The Heart Principle (The Kiss Quotient 3) - Page 5

Suzie replies, Me neither!!!!

I don’t know what to do now. Other than, you know, go out and have revenge sex with a bunch of random guys, I say.

I expect them to laugh in response, but instead, the group chat goes eerily still for several moments. Cars pass by, their engines extra loud in the quiet of night. Frowning, I check if I’ve lost cell reception—there’s one tiny bar. I hold my phone up higher just in case that will get me an extra micro-bar of connectivity.

I get a text from Suzie first. Maybe you should take advantage of this opportunity to see other people.

I agree with Suz. It would serve him right, adds Rose.

I’m not saying you need to sleep with anyone, but you could turn this around. See if HE is right for YOU. Someone else might be a better fit, Suzie says.

That makes so much sense, Suz. Think about it, Anna, Rose says.

I can’t help making a face as I type my response with my thumbs. Meeting new people isn’t my favorite. I haven’t dated in five years. I think I forgot how. To be honest, I’m scared.

Don’t be scared! Rose tells me.

Dating can be fun and kind of relaxing, Suzie says. It’s not an audition or anything. You’re just seeing if you and this other person are a fit. If you don’t like them or something embarrassing happens, you never have to see them again.
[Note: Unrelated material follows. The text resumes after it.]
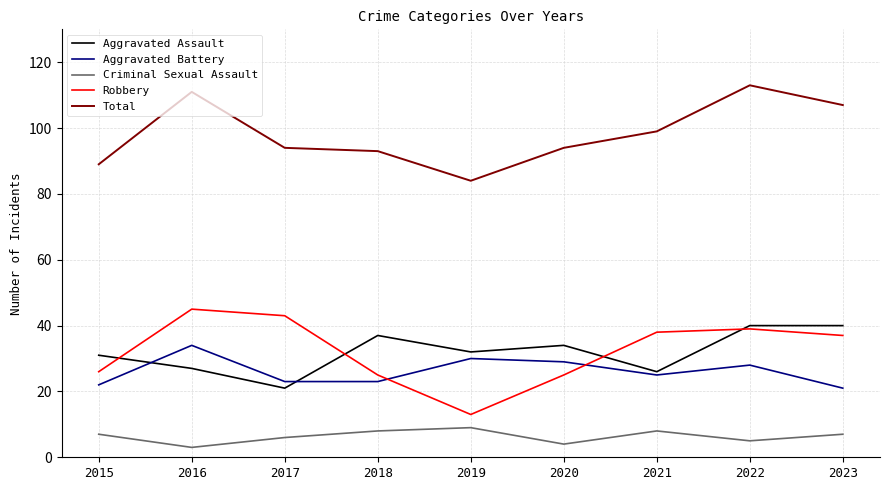

Which series has the largest range (max minus min)?

Robbery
There’s no pressure. Every time I dated a new person, I learned a little more about myself. There’s no incentive to try to be someone else, you know what I mean?
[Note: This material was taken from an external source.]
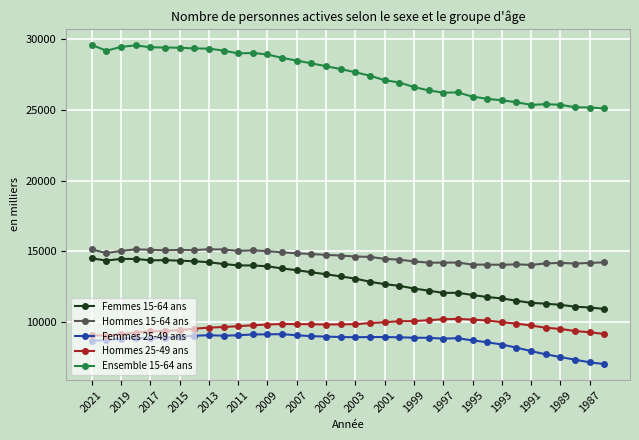

How many series are shown in this chart?

5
Also, from someone who’s done it many times, one-night stands can be empowering. It’s how I learned to demand what I want in bed and not be ashamed. 100% recommend, Rose says, adding a winking emoji at the end.

You almost make me regret getting married, Suzie replies.
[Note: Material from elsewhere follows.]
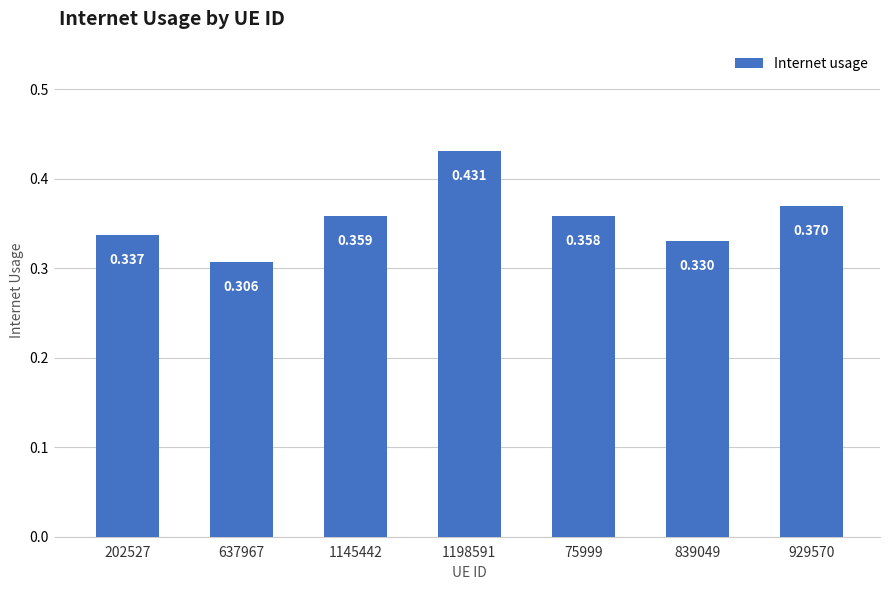

The value at 929570 is 0.5. True or false?

False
Rose’s advice strikes a chord with me, though I’m not exactly sure what it is that resonates. I know this is one of those conversations that I’ll be replaying in my head for days and analyzing from different angles.

My old-fashioned apartment building comes into sight, Victorian rooftops and tiny iron balconies with well-tended planter boxes. Home. Suddenly, I’m aware of how drained I am on every level. Even my thumbs are tired as I type out a last set of messages. I need to think about this. Just got home. Going to call it a night. Thank you for talking to me. I feel better. Sorry to bother you so late. Love you guys.

It’s no bother. We love you! says Suzie.

Anytime! LOVE YOU! Good night! says Rose.

THREE

Quan

I might be an addict.

A running addict. If my mom caught me doing drugs, she’d chase after me with a clothes hanger—she wouldn’t catch me, though. I ran yesterday for three hours, and I’m at it again today even though my left knee’s been acting up. I just can’t seem to stop. Lately, it’s the only thing that keeps my mind off stuff.

When I turn onto my street, my head is calm and the only things I want are a cold drink of water and ice for my knee, but Michael is waiting outside my apartment building. He’s got sunglasses on, his hair is perfect, and he looks like he’s ready for a fashion shoot. It’s kind of disgusting.

“Hey,” I say, using the front of my T-shirt to wipe the sweat from my face. “What’s going on?” It’s a Saturday, and he’s always got stuff going on with his wife, Stella. It’s weird for him to be here.

Michael pushes his sunglasses to the top of his head and gives me a direct look. “You haven’t been picking up, so I started to worry.”

“I must have forgotten it on Do Not Disturb again.” I pull my phone out of the holder strapped to my arm, and sure enough, there are a bunch of missed calls. “Sorry.”

“This isn’t like you,” Michael says.

“I forgot,” I say with a shrug, but I’m purposefully missing the point. I know what he’s getting at. I just don’t want to talk about it.

He doesn’t let me avoid the topic, though. “So, did you hear from the doctor? What did they say?” His face is creased, and I notice now that he’s got bags under his eyes.

I guess that’s because of me, and I’m sorry for it. He’s really tried to be there for me over the past two years. Some things I just have to do alone, though. I squeeze his arm and smile reassuringly. “It’s official, I’m good. Completely recovered.”

He narrows his eyes. “Are you lying because you don’t think I can handle the truth?”